Avec la faillite, de nature historique, des réponses étatiques, autoritaires et collectivistes, l’intervention politique des femmes et des hommes, comme citoyens, devient un n ?ud stratégique de la réflexion sur les conditions de la transformation sociale. Dire cela ne signifie pas pour moi une idéalisation des conditions des prises de pouvoir et de prises sur le et les pouvoirs, à tous le niveaux, jusqu’au niveau gouvernemental. Il ne s’agit pas seulement d’une question théorique essentielle sur les conditions de la transformation révolutionnaire démocratique, mais d’une question pratique.

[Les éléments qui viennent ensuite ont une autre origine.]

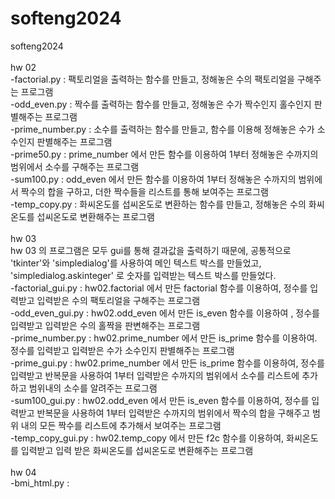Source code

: # softeng2024
softeng2024\
\
hw 02\
-factorial.py : 팩토리얼을 출력하는 함수를 만들고, 정해놓은 수의 팩토리얼을 구해주는 프로그램\
-odd_even.py : 짝수를 출력하는 함수를 만들고, 정해놓은 수가 짝수인지 홀수인지 판별해주는 프로그램\
-prime_number.py : 소수를 출력하는 함수를 만들고, 함수를 이용해 정해놓은 수가 소수인지 판별해주는 프로그램\
-prime50.py : prime_number 에서 만든 함수를 이용하여 1부터 정해놓은 수까지의 범위에서 소수를 구해주는 프로그램\
-sum100.py : odd_even 에서 만든 함수를 이용하여 1부터 정해놓은 수까지의 범위에서 짝수의 합을 구하고, 더한 짝수들을 리스트를 통해 보여주는 프로그램\
-temp_copy.py : 화씨온도를 섭씨온도로 변환하는 함수를 만들고, 정해놓은 수의 화씨온도를 섭씨온도로 변환해주는 프로그램\
\
hw 03\
hw 03 의 프로그램은 모두 gui를 통해 결과값을 출력하기 때문에, 공통적으로 'tkinter'와 'simpledialog'를 사용하여 메인 텍스트 박스를 만들었고, 'simpledialog.askinteger' 로 숫자를 입력받는 텍스트 박스를 만들었다.\
-factorial_gui.py : hw02.factorial 에서 만든 factorial 함수를 이용하여, 정수를 입력받고 입력받은 수의 팩토리얼을 구해주는 프로그램\
-odd_even_gui.py : hw02.odd_even 에서 만든 is_even 함수를 이용하여 , 정수를 입력받고 입력받은 수의 홀짝을 판변해주는 프로그램\
-prime_number.py : hw02.prime_number 에서 만든 is_prime 함수를 이용하여. 정수를 입력받고 입력받은 수가 소수인지 판별해주는 프로그램\
-prime_gui.py : hw02.prime_number 에서 만든 is_prime 함수를 이용하여, 정수를 입력받고 반복문을 사용하여 1부터 입력받은 수까지의 범위에서 소수를 리스트에 추가하고 범위내의 소수를 알려주는 프로그램\
-sum100_gui.py : hw02.odd_even 에서 만든 is_even 함수를 이용하여, 정수를 입력받고 반복문을 사용하여 1부터 입력받은 수까지의 범위에서 짝수의 합을 구해주고 범위 내의 모든 짝수를 리스트에 추가해서 보여주는 프로그램\
-temp_copy_gui.py : hw02.temp_copy 에서 만든 f2c 함수를 이용하여, 화씨온도를 입력받고 입력 받은 화씨온도를 섭씨온도로 변환해주는 프로그램\
\
hw 04\
-bmi_html.py :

Comment aborder de façon offensive, réaliste et ambitieuse l’enjeu que représentent un nouveau Traité européen, la transformation des politiques et des institutions européennes, d’un point de vue de gauche ? Comment faire du rejet du projet constitutionnel une opportunité pour une nouvelle avancée ? Il s’agit de rendre majoritaires des axes de confrontation et de tensions qui portent des solutions et une certaine vision d’une société solidaire, pour un nouveau pacte social. N’est-ce pas en affirmant un positionnement de gauche, en rupture avec le consensus qui fait du compromis final le prémisses d’un accord institutionnel ? N’est-ce pas en opposant à la pression réformatrice néo-libérale une perspective effective, fondée socialement, d’un « nouveau modèle social de développement démocratique et écologique ». Le chemin pour créer le rapport de forces est indiqué par les expériences sociales, et citoyennes, féministes, dans les mouvements contre la guerre d’Irak ou la directive Bolkenstein, à l’échelle européenne ou la mobilisation majoritaire et victorieuse contre le CPE en France. En opposant à l’institutionnalisation de la précarité et la mise en concurrence sur le « marché du travail » l’exigence croissante de sécurité, de l’individu dans la collectivité, on touche à une pierre angulaire des politiques libérales et de la modification du rapport de force en faveur du capital contre le travail. La mise en crise d’Airbus, ou l’enjeu énergétique mettent en évidence, chacun dans conditions très spécifiques, la contradiction entre les exigences des actionnaires et des marchés financiers, et les besoins d’investissement à long terme et de maîtrise publique et sociale. En matière de sécurité et de politique extérieure, l’autonomisation envers la tutelle américaine devient une question qui dépasse les cercles militants ou informés. Elle est alimentée par le chaos de la guerre d’Irak, ou les violations de droits de l’homme et de la souveraineté avec les vols de la CIA en Europe. Ce ne sont que des exemples, mais structurants.

Si on parle de politiser la question européenne, il s’agit de contribuer à politiser ces questions sensibles, d’en faire des enjeux politiques, non pas dans l’abstrait mais dans la perspective de ce moment politique commun que seront les élections européennes de 2009. Dans cette perspective, une période vient de commencer avec la présidence allemande. La présidence française du 2° semestre 2008 devrait être un moment charnière. Pourquoi insister sur cette échéance politique ? Parce que c’est une échéance commune. Et surtout parce que j’ai la conviction qu’il faut activer le clivage droite/gauche sur l’Europe, et à l’échelle européenne. Il s’agit de passer de la construction fonctionnelle fondée sur un consensus qui fait de la construction européenne une question en soi, hors du champ des choix politiques explicites, gérée par une « grande coalition » présentée comme le socle naturel du projet européen. Poser la question d’une Europe politique, c’est aussi faire de l’Europe un élément de la confrontation et des constructions sur ce que doit être aujourd’hui une politique de gauche.